DATARIAU.COM - Francis Fukuyama dalam The End of History and The Last Man-nya pernah menera sebuah ramalan jika sebuah negara harus berakhir. Fukuyama merumuskan bahwa negara sebagai bagian tak terpisahkan dari sejarah, tidak akan bisa bergerak tanpa hadirnya pertentangan dalam kesadaran manusia-manusianya. Artinya, sebuah negara akan berjaya jika masyarakatnya senantiasa menggunakan pikiran, karsa, dan alam budi luhurnya. Sebaliknya, sebuah negara akan tamat riwayatnya jika masyarakatnya sudah malas berpikir. 

Pertanyaan kemudian, apakah ramalan Fukuyama bisa terjadi di Indonesia? Apa yang bisa menjadi penyebabnya?

Angka-Angka yang Mencemaskan

Memasuki era modern, aksara Latin mendapat tempat untuk menjadi mitra Bahasa Indonesia. Penuntasan buta aksara Latin kemudian menjadi fokus pemerintah dari periode ke periode dengan istilah AMH (Angka Melek Huruf) dan ABH (Angka Buta Huruf). Pada awal kemerdekaan, masyarakat dengan ABH Latin mencapai 97%. Kemudian memasuki dekade 90-an, berdasarkan Data Indikator Pendidikan dari Badan Pusat Statitistik (BPS), jumlah penduduk yang belum bisa baca-tulis sebanyak 15% dari 180 juta jiwa.

Untuk tahun 2018, Survei Sosial Ekonomi Nasional yang masih bersumber dari BPS menyatakan bahwa masyarakat yang buta huruf tersisa 1,93% dari total jumlah penduduk 264 juta jiwa. Meskipun angkanya sudah sangat jauh berbeda, namun perjuangan mengaksarakan masyarakat belum tuntas.

Belum sempat mengentaskan buta huruf Latin, kita sudah diperhadapkan pada era baru, rezim teknologi dan informasi. Perangkat komputer, ponsel pintar, dan media sosial menjadi urat nadi. Ruang dan waktu seolah menyempit dan menyingkat. Dunia yang Dilipat, demikian buku Yasraf Amir Piliang menggambarkan kondisi dunia saat ini. Bacaan, informasi, bahkan regulasi pendidikan semua berpindah ke perangkat-perangkat elektronik. Kaum milenial pun terkadang kewalahan mengikuti perkembangannya yang amat cepat.

Pergerakan dunia ke depan memang diperkirakan akan terfokus pada 4 pilar teknologi; intelegensi artifisial yang akan membantu tiap inci kebutuhan manusia, jaringan 5G yang akan membuat dunia terasa berlari, big data yang menjadi area bisnis baru, dan OS (Operating System) yang akan menghubungkan semua alat yang kita pakai. Orang bisa saja mengatakan; tidak ada lagi kebutuhan yang tidak ada atau tidak melalui internet.

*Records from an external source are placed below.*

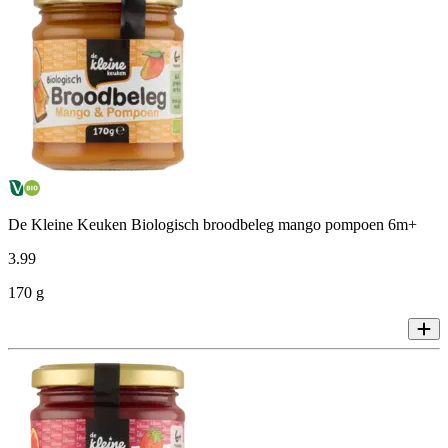
De Kleine Keuken Biologisch broodbeleg mango pompoen 6m+
3
.
99
170 g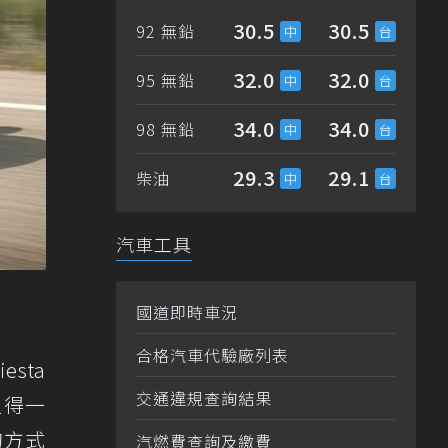
30.5
30.5
92 無鉛
32.0
32.0
95 無鉛
34.0
34.0
98 無鉛
29.3
29.1
柴油
汽車工具
國道即時車況
合格汽車代驗廠列表
esta
交通違規查詢結果
值得一
動的方式
汽燃費查詢及繳費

Berdasarkan data lapangan Maret-April 2019 dari APJII (Asosiasi Penyelenggara Jaringan Internet Indonesia), penetrasi pengguna internet di Indonesia telah mencapai 64,8% dari total jumlah penduduk. Artinya, lebih dari setengah penduduk Indonesia sudah terhubung ke dunia maya. Animo itu mengindikasi pengurangan kuantitas gagap teknologi. Maka lahirlah adagium, "Mereka yang buta huruf bukan lagi mereka yang tidak bisa membaca buku, tetapi mereka yang tidak bisa mengoperasikan komputer dan internet." Zaman telah berubah. Namun, benarkah demikian? Tentang redefinisi melek huruf, cukupkah sampai di situ?

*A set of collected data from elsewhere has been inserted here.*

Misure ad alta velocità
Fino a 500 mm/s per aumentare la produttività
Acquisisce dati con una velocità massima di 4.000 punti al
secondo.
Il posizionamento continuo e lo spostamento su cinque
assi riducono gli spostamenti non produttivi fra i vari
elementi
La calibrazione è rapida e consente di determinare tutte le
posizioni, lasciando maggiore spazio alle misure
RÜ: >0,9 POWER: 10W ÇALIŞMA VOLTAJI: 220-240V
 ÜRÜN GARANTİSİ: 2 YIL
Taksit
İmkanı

Buktinya, prestasi 'melek media' itu tidak berbanding lurus dengan kualitasnya. Masih dari statistik yang sama, "internet hanya dipakai untuk leha-leha" ternyata menduduki posisi ketiga terbanyak (17,9 juta) setelah akses berita-termasuk yang hoax-(31,3  juta) lalu pekerjaan (27,6 juta). Angka itu masih tinggi dibanding penggunaan internet untuk pendidikan (12,2 juta). Demi keperluan hiburan semata juga menempel cukup besar, yakni 11,7 juta.

Masih dari APJII yang bekerjasama dengan Polling Indonesia, data menunjukkan bahwa 49% pengguna internet ternyata pernah mengalami perundungan (bullying) di media sosial. Artinya, separuh pengguna medsos pernah mengejek atau menghina temannya di dunia maya. Konten porno yang muncul malah memiliki presentase yang lebih besar, yakni 55,9%.

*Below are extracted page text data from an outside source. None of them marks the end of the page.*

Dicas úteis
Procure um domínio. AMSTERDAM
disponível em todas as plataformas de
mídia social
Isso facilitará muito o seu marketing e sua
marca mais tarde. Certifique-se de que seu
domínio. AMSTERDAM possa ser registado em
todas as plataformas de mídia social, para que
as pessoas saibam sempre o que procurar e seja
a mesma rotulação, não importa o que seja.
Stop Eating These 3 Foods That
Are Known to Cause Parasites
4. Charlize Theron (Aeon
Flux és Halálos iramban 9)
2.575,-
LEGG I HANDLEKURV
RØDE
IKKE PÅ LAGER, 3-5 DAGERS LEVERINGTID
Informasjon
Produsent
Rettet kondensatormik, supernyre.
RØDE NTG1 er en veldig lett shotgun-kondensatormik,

Kita akan sama menemukan perdebatan yang hampir tiap hari terjadi di grup WhatsApp. Yang didebat biasanya juga bukan hal yang subtansial, bukan untuk kemajuan pribadi. Bagi yang berprofesi sebagai pendidik, menjadi lumrah ketika pelajar sekarang sangat bergantung pada akses telepon pintarnya untuk mencari jawaban di dalam diskusi kelas. Tidak lagi mengandalkan daya kritis dan pemahamannya sendiri. Pemandangan yang cukup mengerikan, bukan.

Model Baru Buta Huruf

Melihat data dan fenomena di atas, nampaknya ada sebuah titik yang dilewatkan oleh masyarakat kita. Tentu saja hampir semua lapisan masyarakat sudah bisa mengoperasikan internet. Namun pertanyaan kemudian, apakah kita benar-benar membaca? Apakah semua tulisan yang ada di media sosial adalah tulisan yang bermanfaat? Jangan lupa, ABH yang dinyatakan tersisa 1,93% tadi disertai dengan fakta bahwa mereka tidak harus memahami isi bacaan.

Ujaran kebencian di kolom komentar menjadi hal yang biasa. Marak juga aplikasi yang mengumbar nafsu serta game online yang menguras waktu. Kadangkala medsos menjadi limpahan huruf yang membawa sampah dan gerak-gerik yang tidak mendidik. Tidak semuanya memang, tetapi tetap saja menjadi bibit kejahatan.

Penggunaan medsos kemudian menjadi tidak produktif dan tidak pula kontributif. Sebut saja berita bohong (hoax), perundungan (bullying), juga ujaran kebencian (hate speech). Sekurang-kurangnya ada 3 sebab mengapa penyakit-penyakit maya itu mewabah di Indonesia. Pertama, hasrat berinternet yang dominan dipakai untuk waktu luang dan hiburan semata. Kedua, ketidakmampuan membaca konteks. Ketiga, ketidaksanggupan mengelola emosi dalam teks karena faktor politik, ideologi, dan gengsi golongan.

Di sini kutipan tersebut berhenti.